WHAT NEEDS TO BE DONE ▸
Set down every entry again word for word, please, but skip the pictures.

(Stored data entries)
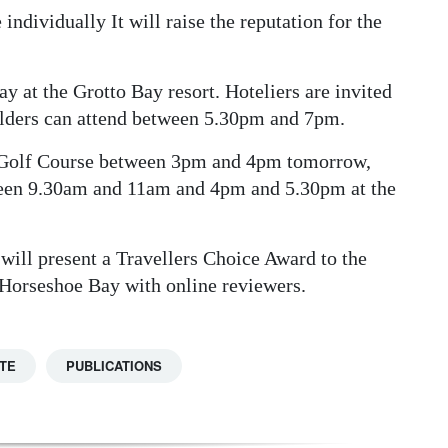
 individually It will raise the reputation for the
y at the Grotto Bay resort. Hoteliers are invited
olders can attend between 5.30pm and 7pm.
al Golf Course between 3pm and 4pm tomorrow,
een 9.30am and 11am and 4pm and 5.30pm at the
ill present a Travellers Choice Award to the
 Horseshoe Bay with online reviewers.
TE
PUBLICATIONS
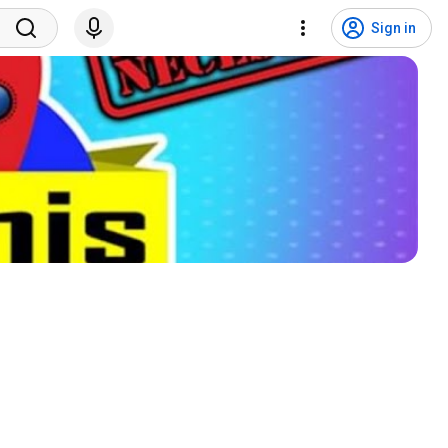
Sign in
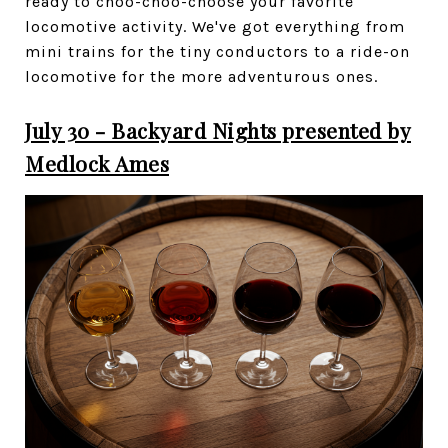
ready to choo-choo-choose your favorite
locomotive activity. We've got everything from
mini trains for the tiny conductors to a ride-on
locomotive for the more adventurous ones.
July 30 - Backyard Nights presented by
Medlock Ames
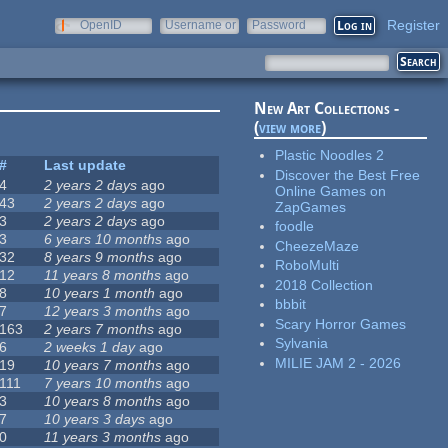
Register
OpenID
Username or
Password
e-mail
New Art Collections -
(
view more
)
Plastic Noodles 2
#
Last update
Discover the Best Free
4
2 years 2 days
ago
Online Games on
43
2 years 2 days
ago
ZapGames
3
2 years 2 days
ago
foodle
3
6 years 10 months
ago
CheezeMaze
32
8 years 9 months
ago
RoboMulti
12
11 years 8 months
ago
2018 Collection
8
10 years 1 month
ago
bbbit
7
12 years 3 months
ago
Scary Horror Games
163
2 years 7 months
ago
Sylvania
6
2 weeks 1 day
ago
MILIE JAM 2 - 2026
19
10 years 7 months
ago
111
7 years 10 months
ago
3
10 years 8 months
ago
7
10 years 3 days
ago
0
11 years 3 months
ago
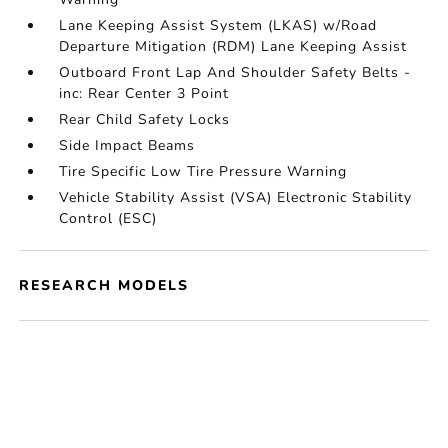
Lane Keeping Assist System (LKAS) w/Road
Departure Mitigation (RDM) Lane Keeping Assist
Outboard Front Lap And Shoulder Safety Belts -
inc: Rear Center 3 Point
Rear Child Safety Locks
Side Impact Beams
Tire Specific Low Tire Pressure Warning
Vehicle Stability Assist (VSA) Electronic Stability
Control (ESC)
RESEARCH MODELS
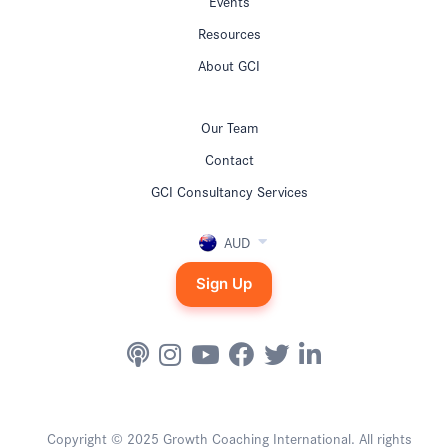
Events
Resources
About GCI
Our Team
Contact
GCI Consultancy Services
AUD
Sign Up
Copyright © 2025 Growth Coaching International. All rights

RESPONSE TO THE EXERCISE ▸
 individually It will raise the reputation for the
y at the Grotto Bay resort. Hoteliers are invited
olders can attend between 5.30pm and 7pm.
al Golf Course between 3pm and 4pm tomorrow,
een 9.30am and 11am and 4pm and 5.30pm at the
ill present a Travellers Choice Award to the
 Horseshoe Bay with online reviewers.
TE
PUBLICATIONS
Sign in
ready to choo-choo-choose your favorite
locomotive activity. We've got everything from
mini trains for the tiny conductors to a ride-on
locomotive for the more adventurous ones.
July 30 - Backyard Nights presented by
Medlock Ames
Register
OpenID
Username or
Password
e-mail
New Art Collections -
(
view more
)
Plastic Noodles 2
#
Last update
Discover the Best Free
4
2 years 2 days
ago
Online Games on
43
2 years 2 days
ago
ZapGames
3
2 years 2 days
ago
foodle
3
6 years 10 months
ago
CheezeMaze
32
8 years 9 months
ago
RoboMulti
12
11 years 8 months
ago
2018 Collection
8
10 years 1 month
ago
bbbit
7
12 years 3 months
ago
Scary Horror Games
163
2 years 7 months
ago
Sylvania
6
2 weeks 1 day
ago
MILIE JAM 2 - 2026
19
10 years 7 months
ago
111
7 years 10 months
ago
3
10 years 8 months
ago
7
10 years 3 days
ago
0
11 years 3 months
ago
Lane Keeping Assist System (LKAS) w/Road
Departure Mitigation (RDM) Lane Keeping Assist
Outboard Front Lap And Shoulder Safety Belts -
inc: Rear Center 3 Point
Rear Child Safety Locks
Side Impact Beams
Tire Specific Low Tire Pressure Warning
Vehicle Stability Assist (VSA) Electronic Stability
Control (ESC)
RESEARCH MODELS
Events
Resources
About GCI
Our Team
Contact
GCI Consultancy Services
AUD
Sign Up
Copyright © 2025 Growth Coaching International. All rights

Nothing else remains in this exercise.